Selected passage →
────────────────────────────────────────
Junior Kelly - Piece Of The PieJunior Kelly describes himself as a perfectionist. “I'm really critical of my work” he said back in 2010, “It keeps me hungry.” This may explain why, when Sizzla is announcing his 70th album, the lanky, late blooming Rasta rebel is bringing out his 10th. Yet despite portions being known to singles buyers, 'Piece of the Pie' is worth the wait. And with Jamaica now publicly acknowledging its live roots revival, his timing is perfect.

Previous effort 'Red Pond', released in 2010 on the tail of the Gully and Gaza era included forays into autotune and commercial hip hop sounds – and whatever the “not on my watch” forum fanboys might say, these were executed well. This record goes back to the rootsier template of 2005’s patchwork of European and Jamaican productions 'Tough Life' - with a more unified project feel.

'Piece of the Pie' is produced chiefly by Anthony Senior of Al.Ta.Fa.An. Records, who helmed Kelly’s Queen Ifrica combination Too Late, which appeared on 'Red Pond'. The rhythms here are played mainly by the same musicians as worked on Pond; the Firehouse Crew, but with a less over-produced quality suited to Kelly’s gritty rockstone-deejay-meets-crooning-singer’s voice. The horns are smooth yet never saccharine, and although there could be extra bass in the mix, this is true of most reggae since people started playing music on their phones.

All the components of classic Junior Kelly are here. He is still the master of breaking into fast chat on a slow rhythm without it sounding strange. Lots of Herbs on a hip hop patterned sample of Ras Michael None of Jah Children picks up where How Better Ah Go Come (on Java) from 'Red Pond' left off. The socially just title track continues Kelly’s romance with Afro Latin music (e.g. Ease My Pain on 'Tough Life' and Running From The Law on 2003’s 'Smile'). The kinship between Cuban and West African polyrhythms results in an almost Afrobeat sound.

Many of these sides have been issued before while some of their rhythms – like Addicted To Music and Security - have been around since 'Tough Life' came out nearly ten years ago. But as Junior sings, “Man a rock. To stand the test of time” and such ageless sounding backings possess plenty of life in them still. If ever an album summed up the phrase “If it ain’t broke, don’t fix it” this is it.

And there is evolution in evidence. Kelly breaks into a fleeting Sizzla style falsetto on Bun Babylon. His preoccupation with Satan as oppressor – marshalling corrupt politicians, police and soldiers – is even more pronounced. His combination partners are European up-and-comers (Smiley) or Jamaican refusers to play the industry game (Mark Wonder) rather than huge names.

In colonial times, homesick invaders would request that local cooks make their favourite dishes from indigenous ingredients. But they often found these variations on their comfort food far fierier than they expected. Built upon a base of familiar all natural nutritious roots music and filled with scorching social and romantic lyrical content, this is the kind of pie Junior Kelly has served.
────────────────────────────────────────
Supplied data →
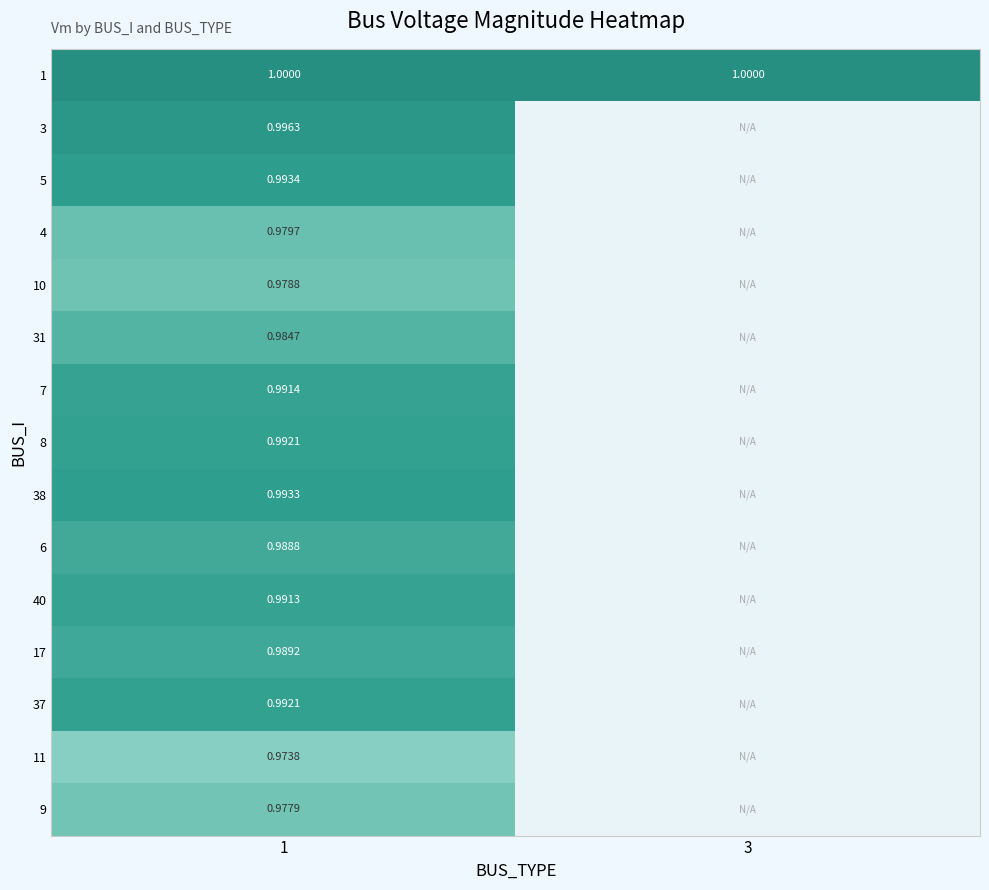

Is the value of 7 at 1 greater than the value of 37 at 1?

No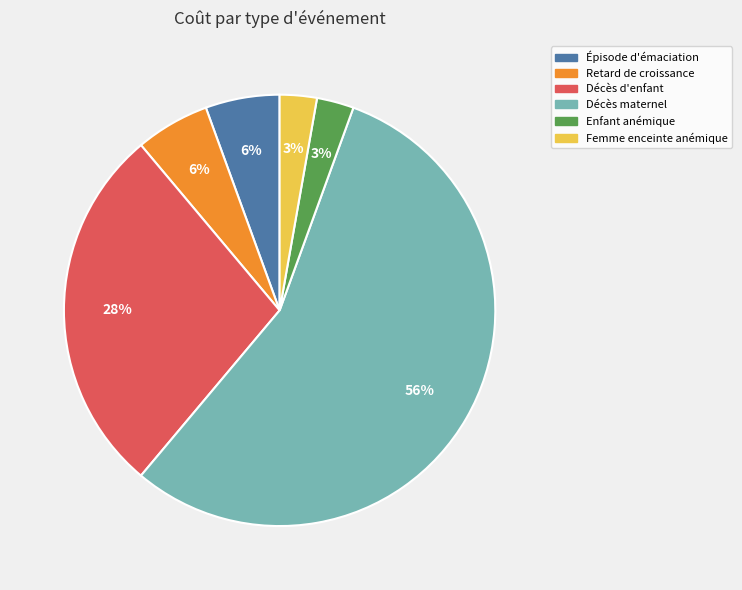

To the nearest percent, what is the average slice percentage?

17%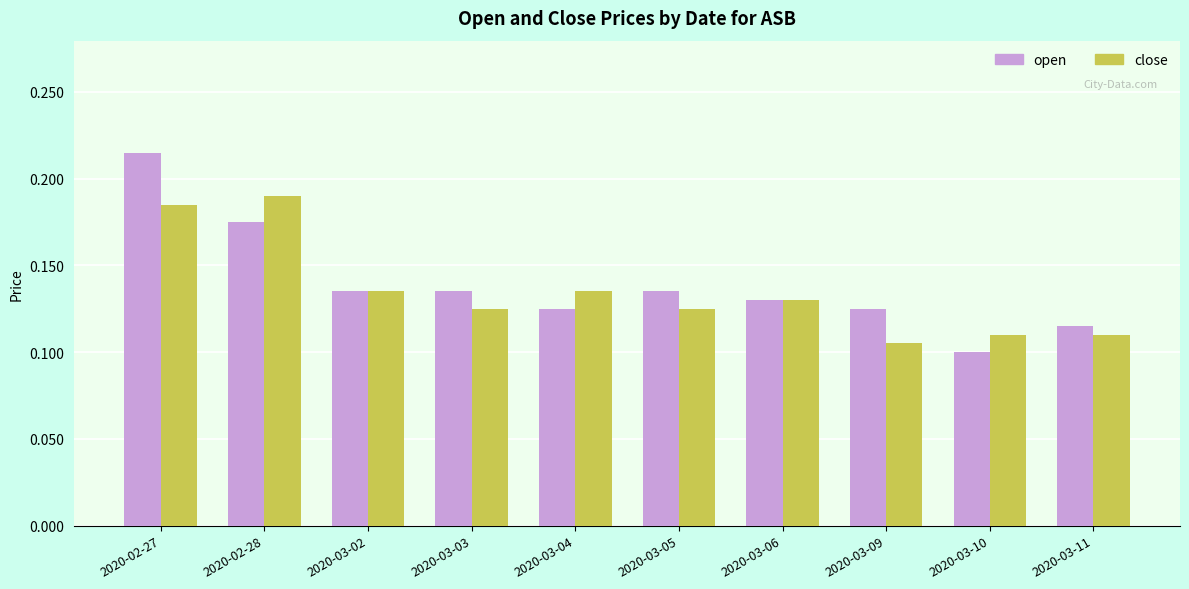

What is the sum of all open values?

1.4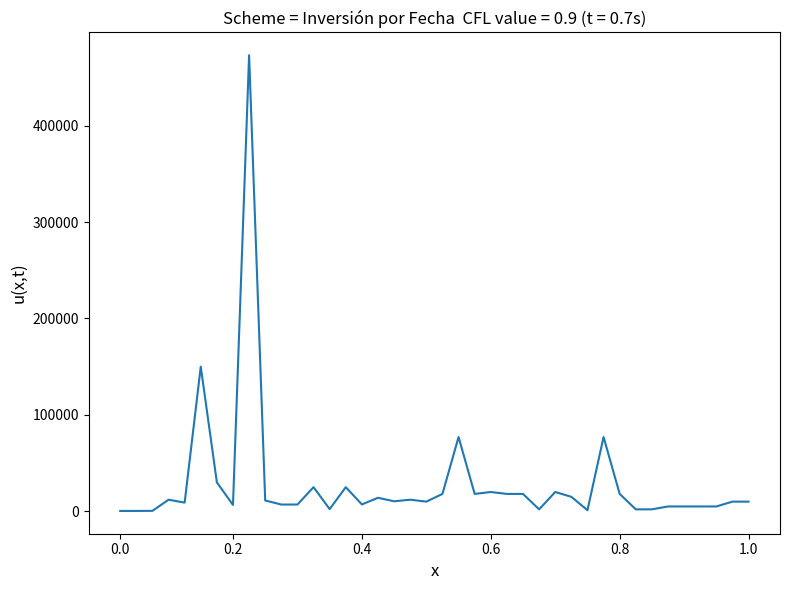

What is the greatest value displayed?

473000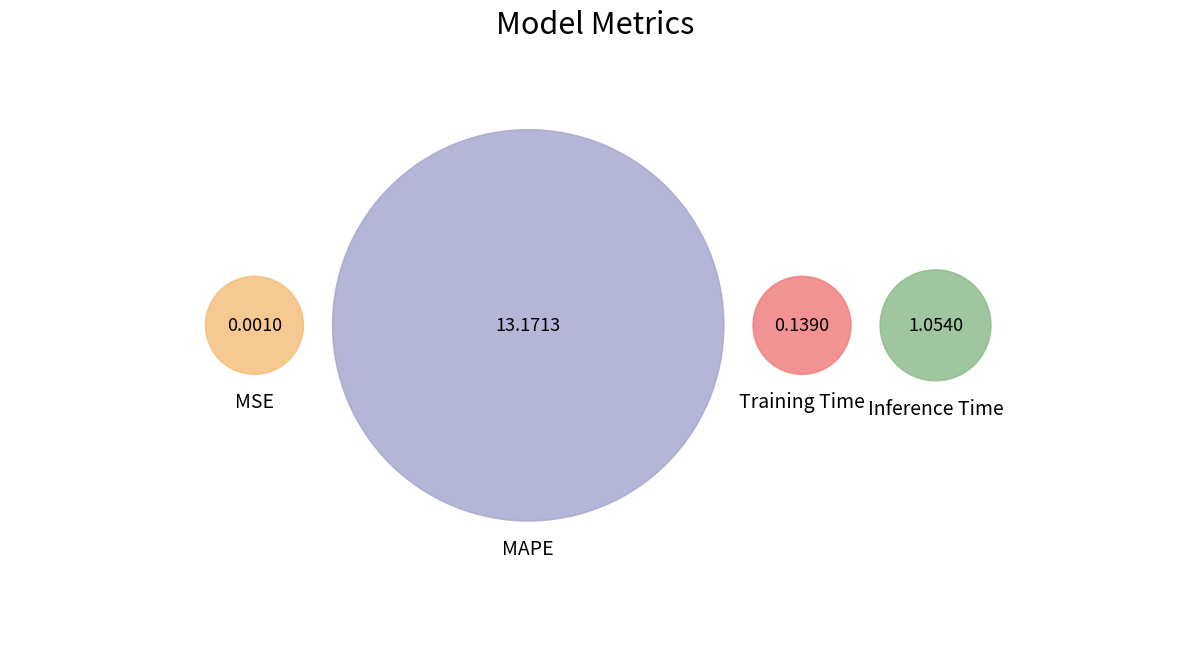

How many segments does this pie chart have?

4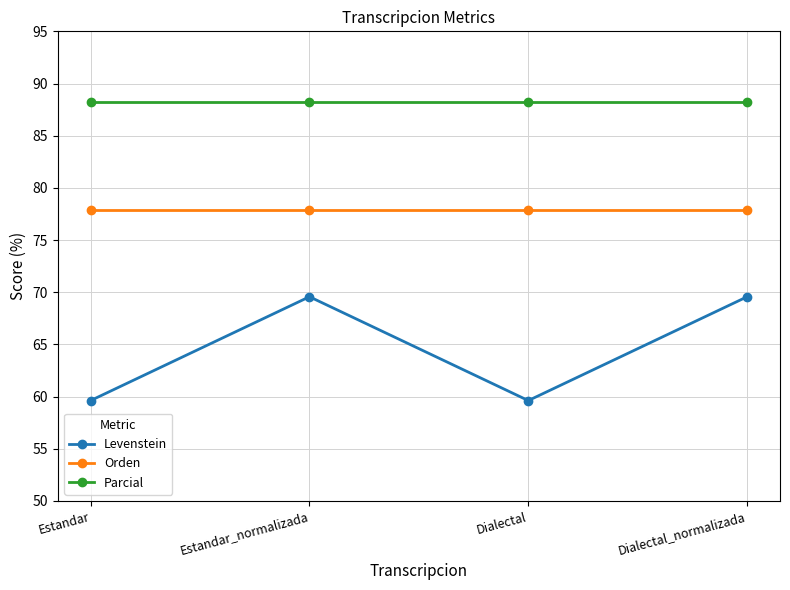

What is the highest value of the Orden series?

77.9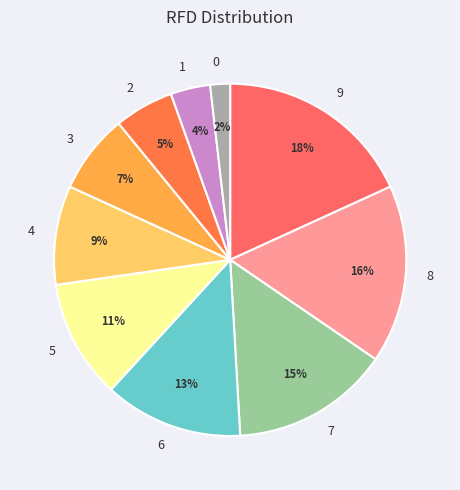

Rank the categories by value from highest to lowest.

9, 8, 7, 6, 5, 4, 3, 2, 1, 0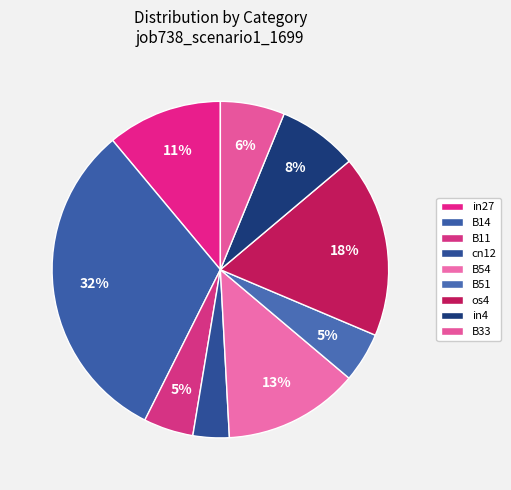

Count the number of slices in the pie.

9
────────────────────────────────────────
About this task → Decide whether each statement below agrees with the review of Junior Kelly's album, answering yes or no and quoting the words of the review that settle it. 1. 'Piece of the Pie' is Junior Kelly's 10th album. 2. The rhythms on 'Piece of the Pie' are played mainly by different musicians from those who worked on 'Red Pond'. 3. Kelly's combination partners on the album are huge names.

Solution →
1. Yes: "the lanky, late blooming Rasta rebel is bringing out his 10th."
2. No: "The rhythms here are played mainly by the same musicians as worked on Pond; the Firehouse Crew"
3. No: "His combination partners are European up-and-comers (Smiley) or Jamaican refusers to play the industry game (Mark Wonder) rather than huge names."